The couple in question are Debbie and Andrew Keeble and as Ben Pindar explains in his article they found that as a result of selling their business to a larger corporation they lost control of their values. Ultimately they were left holding an ‘ugly baby’ not the bundle of joy they had nurtured for years and invested their time and money in to.
You see Debbie and Andrew saw an opportunity to grow their business, taking it to the next level but in doing so found that they were working in an environment with people who did not hold their brand as dear to their hearts, nor its values which underpin the product and in particular where the raw materials are sourced from, as closely as they did.
Debbie and Andrew wanted to maintain their messaging of ‘real people, real food’ and ‘British is best’ which was impossible under the instruction of a Dutch owned business. This led to an eventual fall out and irreconcilable differences leaving the Keebles to face the prospect of competing with their own product and a brand they developed.
I have to admit that when I read this story today my heart really did go out to the Keebles – although there is little doubt they have made a significant amount of money from the Debbie and Andrews sausage range – this wouldn’t diminish the loss that would be felt if someone took away the values of your business and something that you truly believed in.
When we launched Open Communications we spent a lot of time defining the values of the business and our messaging to ensure that everything we did was true to our beliefs and allowed us to run the business as we felt it should be.
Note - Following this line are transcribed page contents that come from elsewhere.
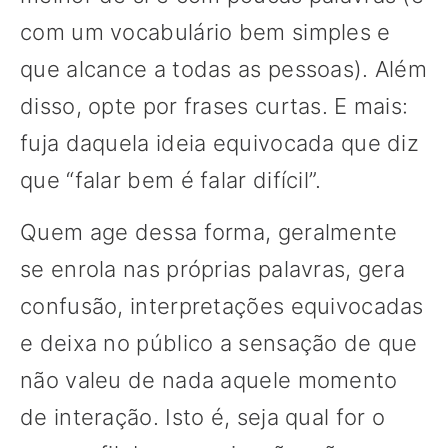
com um vocabulário bem simples e
que alcance a todas as pessoas). Além
disso, opte por frases curtas. E mais:
fuja daquela ideia equivocada que diz
que “falar bem é falar difícil”.
Quem age dessa forma, geralmente
se enrola nas próprias palavras, gera
confusão, interpretações equivocadas
e deixa no público a sensação de que
não valeu de nada aquele momento
de interação. Isto é, seja qual for o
We are a straight talking PR agency, which develops creative and realistic campaigns that meet with our clients’ objectives. In a nut shell that is what we do and it hasn’t changed. If someone came in and bought the business, allowing us to continue to run the team as directors but wanting us to change the way we do things, then the answer would have to be no.
We, like Debbie and Andrew, have invested a great deal of time in defining what we are – and are not – in order to offer a professional and unique service, to change that simply wouldn’t work. Not only would our clients lose something that they have bought in to but we would have no underpinning personality that makes our agency different – we would be another PR agency doing the same things the same way.
I hope that Debbie and Andrew find a way to build up their new business and to make it a success which rivals their former product. Perhaps the fact that they are engaging with the media suggests that they have picked themselves up, brushed themselves down and decided to take the bull (or pig in this instance) by the horns.
At the very least they know they can create a successful business and should have the contacts of the buyers they need to speak to in order for them to make it happen a second time around. Hats off to them – they certainly have a true Yorkshire spirit and determination to have another go. When the time is right I’ll have a fry up to celebrate that!